HZ RADIO hz radio
Dès 2010 et Between Circles, diffusé via une compilation Beko, Death and Vanilla s’est inscrit dans un contexte musical intemporel, puisant ses influences dans le psych, la pop, le kraut… Un amalgame heureux renvoyant aux instrumentations et à la tessiture vocale des années 60 et 70. À leur filmographie aussi, car le duo suédois revendique un legs cinématographique riche et pertinent de la même période. Cette approche sémantique atypique est parfaitement traduite dans leur dernier clip, California Owls, qui mélange des footages de Veruschka, Poesia Di Una Donna, dont la bande originale a été composée par Ennio Morricone, et Kusama’s Self Obliteration, un court-métrage réalisé par l’artiste Yayoi Kusama en 1967. Cette vidéo publiée en février dernier et annonçant le nouvel album du groupe à paraître chez Fire Records le 4 mai prochain, a été complétée début avril par un titre, Arcana, empruntant sa poésie très visuelle à la grâce nonchalante et fragile des starlettes de la Croisette en robe Courrèges. L’intégralité des dix pistes de To Where The Wild Things Are ne déparie pas, c’est un transfert délicat, une glissade veloutée dans une contemporanéité charmeuse avec des cols roulés et des lampes à lave. Ce voyage dans le temps, ou Time Travel pour reprendre le titre du cinquième morceau, semble imprégner non seulement la musicalité mais aussi l’intention que le tandem de Malmö insuffle à son nouvel album : la fuite nostalgique d’une génération vers l’autre, un entremêlement d’inspirations forcément stéréotypiques, mais calibrées pour laisser l’auditeur divaguer au gré de son propre scénario. Pour Hartzine, Anders Hansson et Marleen Nilsson se confient dans un entretien sur leur complicité, leur formation et leur approche de la musique et du cinéma. Déjà interviewés l’an passé dans ces colonnes, ce nouvel échange est l’occasion de mieux découvrir le charisme iconographique du duo baltique.
Votre nom fait référence à des animaux que vous aviez étant enfants. Indépendamment du fait qu’appeler un lapin Death est un peu inhabituel, qui dans le groupe est Death et qui est Vanilla ? Vous êtes-vous déjà considérés comme yin et yang ou quelque autre concept de complémentarité ? Cela se traduit-il dans votre musique ?
Your name refers to childhood pets you used to own. Despite the fact calling a rabbit Death is kind of unusual, who in the band is Death and who is Vanilla? Have you ever think about yourself as yin and yang or any other concept of complementarity? Does it translate into your music?

MATÉRIEL FOURNI |
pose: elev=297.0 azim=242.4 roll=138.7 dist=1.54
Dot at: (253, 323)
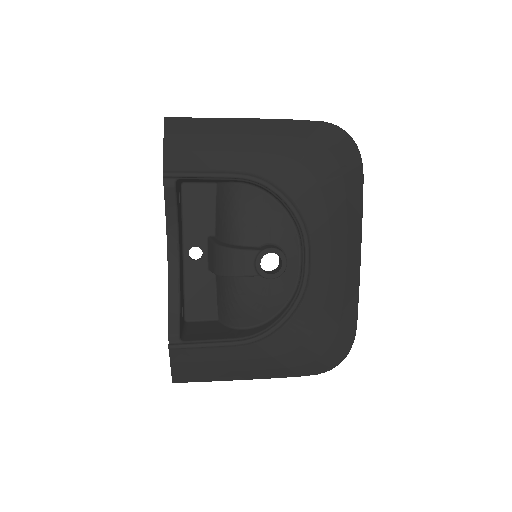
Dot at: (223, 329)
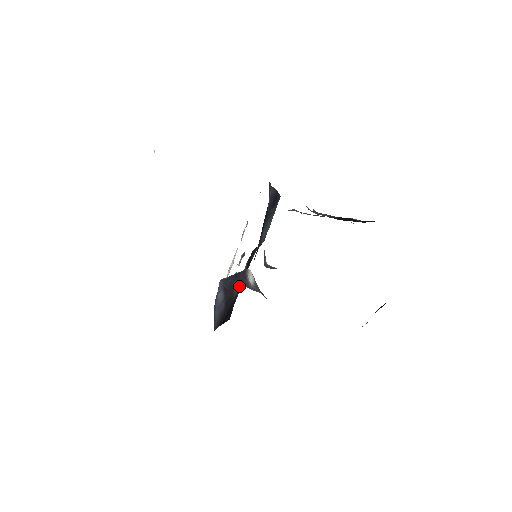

EXERCICE PROPOSÉ 1 | Résumez en deux phrases l'article sur Death and Vanilla.
EXERCICE PROPOSÉ 2 |
Répondez à ces questions sur l'article sur Death and Vanilla :
(a) Quel est le titre du cinquième morceau du nouvel album ?
(b) Chez quel label l'album doit-il paraître ?
(c) En quelle année Yayoi Kusama a-t-elle réalisé Kusama's Self Obliteration ?
EXERCICE PROPOSÉ 3 | Continuez l'article sur Death and Vanilla là où il s'arrête.
Vous n'avez pas besoin du matériel.

RÉPONSE ATTENDUE 1 | Depuis Between Circles en 2010, le duo suédois Death and Vanilla mêle psych, pop et kraut dans une musique qui renvoie aux années 60 et 70, et revendique aussi un héritage de films de cette période. Son nouvel album, To Where The Wild Things Are, annoncé par le clip California Owls puis le titre Arcana, doit sortir chez Fire Records le 4 mai, et Anders Hansson et Marleen Nilsson se confient à Hartzine sur leur complicité, leur formation et leur approche de la musique et du cinéma.

RÉPONSE ATTENDUE 2 |
(a) Time Travel.
(b) Fire Records.
(c) En 1967.

RÉPONSE ATTENDUE 3 |
Haha, notre nom s’inspire effectivement de ces animaux, mais nous ne nous sommes jamais considérés comme un duo de Death et Vanilla. On ne peut pas dire que notre complémentarité ressemble à ce que qu’on peut voir parfois chez les musiciens auteurs-compositeurs. On se voit plus comme une unité dans la mesure où on est presque toujours d’accord sur chaque variation d’une chanson au cours de son écriture. Souvent, on a la même idée sur sa conception, sa production et sa création, sans qu’il soit nécessaire d’en parler. Ça facilite vraiment les choses quand on enregistre. On peut mettre toute notre énergie à explorer les idées et cela rend l’avancement du projet intuitif. Mais oui, nous nous complétons évidemment sur certains aspects. Anders se charge souvent de la partie rythmique, par exemple, et Marleen surtout des paroles.
Haha, well it’s true that the name is inspired from these childhood pets, but we never think of ourselves as a duo of Death and Vanilla. We would not say that we are complementary in a way that you sometimes see in songwriting musicians. We feel more as a unit in that sense that we almost always agree in every turn that a song takes in the writing process. Often we have the same idea about the writing, producing and creating of a song, without any words between us. And that really makes it easy for us when recording. We can put all our energy into exploring the ideas and it makes the working progress intuitive for us. But yes, then there is of course also elements of complementing each other in the work. Anders is often doing the rythm section for example and Marleen is mostly doing the lyrics.
Et maintenant que vous êtes trois? Qu’est-ce qui a changé dans votre méthodologie? Comment cela s’adapte à ou complète la formation originale?
What now that you’re three? What has changed in your process? How does it fit to or improve the original setup?
Magnus est un ami de longue date, et il a intégré le groupe dès notre tout premier concert. Il fait donc partie de Death and Vanilla depuis le début ou presque, mais il ne participe pas aux compositions. C’est le meilleur joueur de Moog que nous connaissions, et nous sommes tous trois vraiment branchés par les trucs type Moog… donc on n’arrête pas de s’améliorer. Il joue sur le nouvel album et ce sera encore le cas pour le prochain.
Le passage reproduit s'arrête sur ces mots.